▸ Records shown
* * * * *
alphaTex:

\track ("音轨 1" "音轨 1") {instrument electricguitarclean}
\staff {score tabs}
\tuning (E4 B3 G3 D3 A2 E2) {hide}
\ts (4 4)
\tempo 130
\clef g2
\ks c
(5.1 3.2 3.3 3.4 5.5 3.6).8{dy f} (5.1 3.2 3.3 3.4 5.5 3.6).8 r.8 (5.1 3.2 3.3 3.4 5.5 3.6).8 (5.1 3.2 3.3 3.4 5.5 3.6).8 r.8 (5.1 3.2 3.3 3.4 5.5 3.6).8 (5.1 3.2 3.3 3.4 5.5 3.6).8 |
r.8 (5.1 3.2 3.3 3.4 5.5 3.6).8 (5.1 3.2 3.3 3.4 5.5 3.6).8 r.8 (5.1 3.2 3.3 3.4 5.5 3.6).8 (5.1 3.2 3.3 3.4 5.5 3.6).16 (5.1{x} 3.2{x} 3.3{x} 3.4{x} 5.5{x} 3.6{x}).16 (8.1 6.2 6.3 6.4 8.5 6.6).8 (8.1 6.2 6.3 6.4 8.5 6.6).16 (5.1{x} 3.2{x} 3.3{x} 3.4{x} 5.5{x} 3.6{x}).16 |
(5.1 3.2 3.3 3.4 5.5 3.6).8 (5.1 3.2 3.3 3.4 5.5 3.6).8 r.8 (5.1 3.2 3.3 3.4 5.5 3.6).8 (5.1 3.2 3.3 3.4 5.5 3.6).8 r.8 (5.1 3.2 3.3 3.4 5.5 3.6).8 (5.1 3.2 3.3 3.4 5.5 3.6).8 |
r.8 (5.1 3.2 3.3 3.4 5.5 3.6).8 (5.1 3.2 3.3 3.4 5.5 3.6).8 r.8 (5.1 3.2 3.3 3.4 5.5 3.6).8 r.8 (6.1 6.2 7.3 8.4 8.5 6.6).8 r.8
* * * * *
▸ Short task
Change "electricguitarclean" to "acousticguitarsteel" throughout the items above, then write out all their lines again with nothing else altered.

▸ Solved problem
alphaTex:

\track ("音轨 1" "音轨 1") {instrument acousticguitarsteel}
\staff {score tabs}
\tuning (E4 B3 G3 D3 A2 E2) {hide}
\ts (4 4)
\tempo 130
\clef g2
\ks c
(5.1 3.2 3.3 3.4 5.5 3.6).8{dy f} (5.1 3.2 3.3 3.4 5.5 3.6).8 r.8 (5.1 3.2 3.3 3.4 5.5 3.6).8 (5.1 3.2 3.3 3.4 5.5 3.6).8 r.8 (5.1 3.2 3.3 3.4 5.5 3.6).8 (5.1 3.2 3.3 3.4 5.5 3.6).8 |
r.8 (5.1 3.2 3.3 3.4 5.5 3.6).8 (5.1 3.2 3.3 3.4 5.5 3.6).8 r.8 (5.1 3.2 3.3 3.4 5.5 3.6).8 (5.1 3.2 3.3 3.4 5.5 3.6).16 (5.1{x} 3.2{x} 3.3{x} 3.4{x} 5.5{x} 3.6{x}).16 (8.1 6.2 6.3 6.4 8.5 6.6).8 (8.1 6.2 6.3 6.4 8.5 6.6).16 (5.1{x} 3.2{x} 3.3{x} 3.4{x} 5.5{x} 3.6{x}).16 |
(5.1 3.2 3.3 3.4 5.5 3.6).8 (5.1 3.2 3.3 3.4 5.5 3.6).8 r.8 (5.1 3.2 3.3 3.4 5.5 3.6).8 (5.1 3.2 3.3 3.4 5.5 3.6).8 r.8 (5.1 3.2 3.3 3.4 5.5 3.6).8 (5.1 3.2 3.3 3.4 5.5 3.6).8 |
r.8 (5.1 3.2 3.3 3.4 5.5 3.6).8 (5.1 3.2 3.3 3.4 5.5 3.6).8 r.8 (5.1 3.2 3.3 3.4 5.5 3.6).8 r.8 (6.1 6.2 7.3 8.4 8.5 6.6).8 r.8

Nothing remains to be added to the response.